Minggu, 10 Desember 2017

Orang Idealis Dilarang Membaca

Saya merenung pada kegagalan diri, bertanya-tanya entah pada siapa. Akhir zaman ini, banyak orang mengingatkan orang lain dengan caranya, mungkin tidak selalu menggunakan cara terbaik namun sering mereka katakan dengan “caranya”. Ada yang dengan emosi kemarahan, menggunakan kata kotor atau kata kasar, mengkritik di depan umum dengan nada keras dan menyinggung, sampai membuka aib orang lain, mengatakan alasannya demi untuk pembelajaran orang lain, lalu mereka melindungi caranya dengan pembelaan “ya ini caraku”, “ya biar ada dinamika”, “ini idealismeku”, dan lain-lain. Kalau kita tinjau kembali pada cara Rasulullah, yaitu tutur kata serta perbuatannya, beliau adalah pendakwah yang lembut. Tidak pernah berkata untuk menyakiti seseorang, menutupi aib saudaranya, menasihati orang dengan tidak kasar dan tidak mempermalukan di depan umum, tidak keras kepala, jika dakwahnya gagal maka beliau mengevaluasi diri sendiri bukannya orang lain, jika cara beliau dikritik maka beliau tidak akan mengkritik balik orang lain, melainkan menerima dan senantiasa memperbaiki caranya.
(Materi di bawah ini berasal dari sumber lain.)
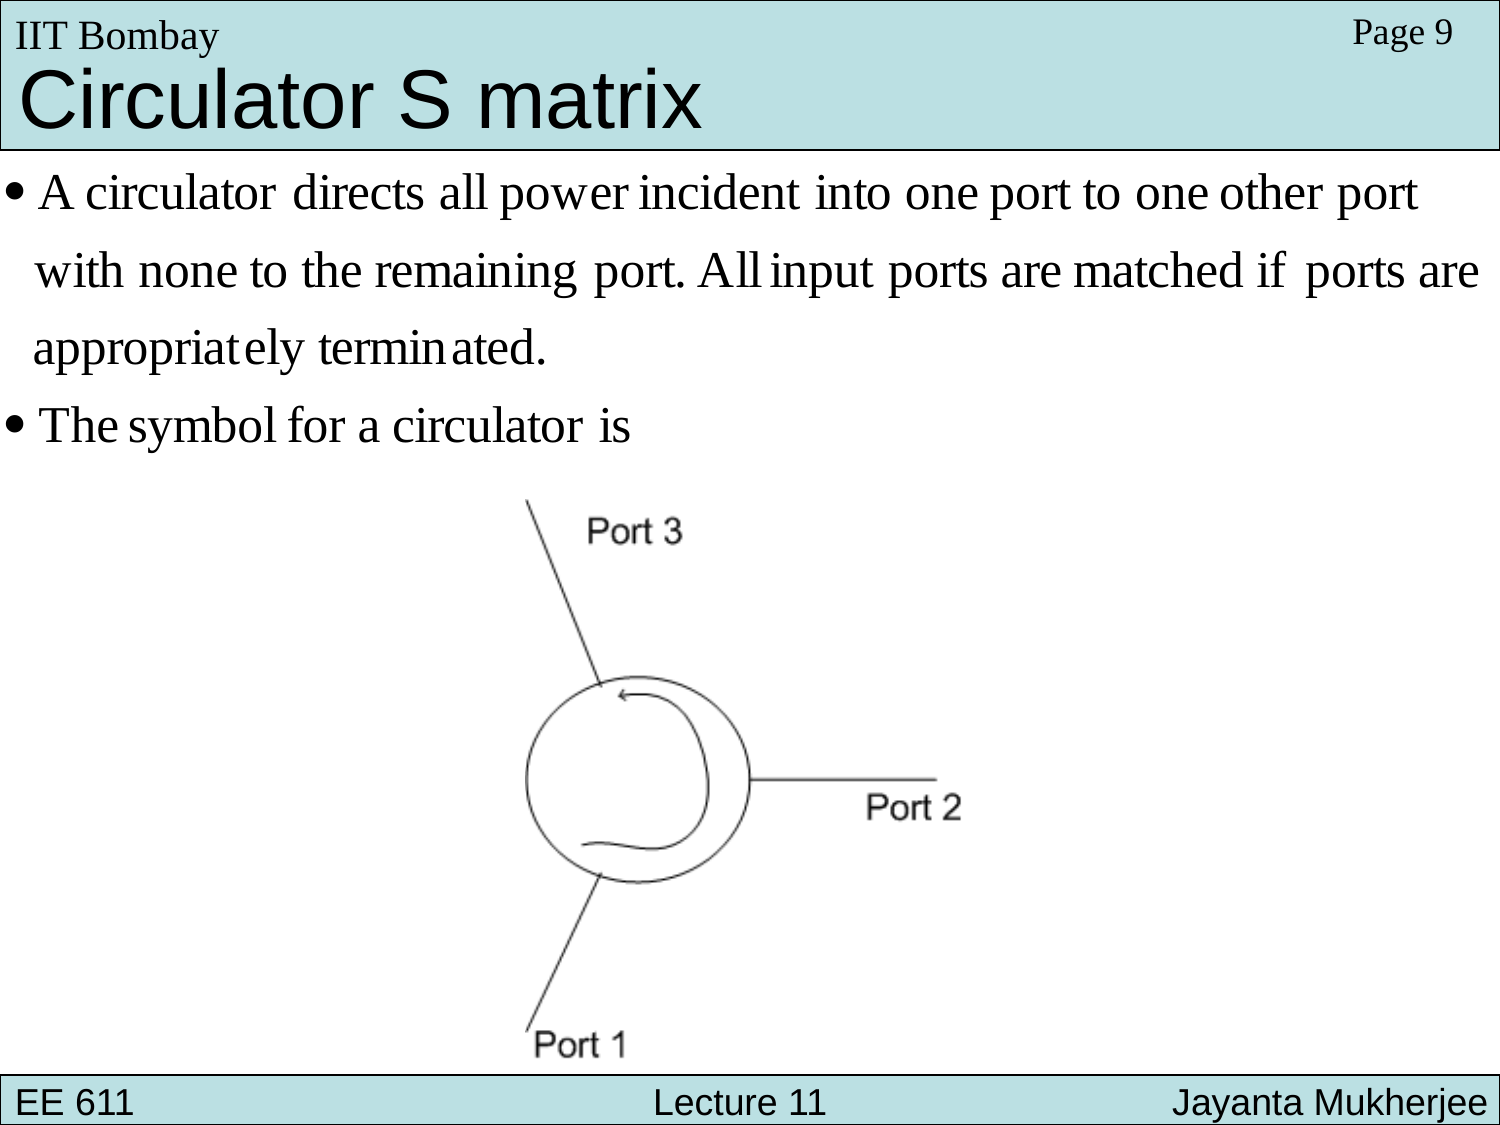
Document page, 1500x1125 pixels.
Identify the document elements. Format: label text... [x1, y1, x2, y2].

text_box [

Bayangkan, orang termulia dengan cara terindah seperti itu saja, di zaman dahulu yang belum seperti sekarang, masih saja tidak sepenuhnya dakwah beliau diterima. Masih ada tentunya orang-orang yang tidak mengakui dan bahkan menolak secara terang-terangan. Jika melihat akhir zaman seperti sekarang, dimana pengikisan nilai-nilai luhur telah banyak terjadi, jika tidak mengikuti cara Rasulullah melainkan menggunakan cara yang keras, kasar, atau tidak lemah lembut, pertanyaannya apakah kemungkinan bisa lebih berhasil kalau kita ingin menyampaikan kebaikan itu? Ataukah memang kita sebenarnya sudah tahu jika terkadang cara kita kurang efektif, tetapi ada niat lain di situ yaitu hanya ingin memuaskan hasrat ego semata? Oh, saya harus berbenah diri. Saya juga tidak mengatakan diri saya orang baik, saya hanya senantiasa berusaha ingin menjadi lebih baik.